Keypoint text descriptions
*** Block opens ***

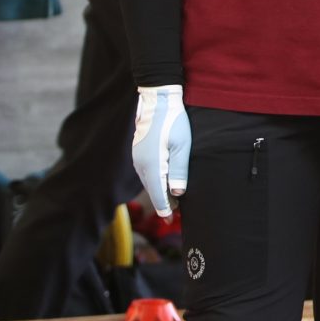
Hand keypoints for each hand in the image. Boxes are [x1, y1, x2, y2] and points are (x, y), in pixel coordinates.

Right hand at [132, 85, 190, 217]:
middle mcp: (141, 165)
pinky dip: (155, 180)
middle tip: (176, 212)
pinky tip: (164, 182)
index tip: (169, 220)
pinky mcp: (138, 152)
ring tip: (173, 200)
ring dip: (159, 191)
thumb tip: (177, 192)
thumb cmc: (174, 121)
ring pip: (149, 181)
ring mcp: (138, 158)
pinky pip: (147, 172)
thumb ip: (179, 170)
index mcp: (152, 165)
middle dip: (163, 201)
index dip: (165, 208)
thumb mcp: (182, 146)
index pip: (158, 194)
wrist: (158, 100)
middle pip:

*** Block closes ***

## DESCRIPTION OF THE TASK
If a line in the entries includes the word "pinky", copy that line out.

## TASK OUTPUT
pinky dip: (155, 180)
pinky tip: (164, 182)
pinky mcp: (138, 152)
pinky pip: (147, 172)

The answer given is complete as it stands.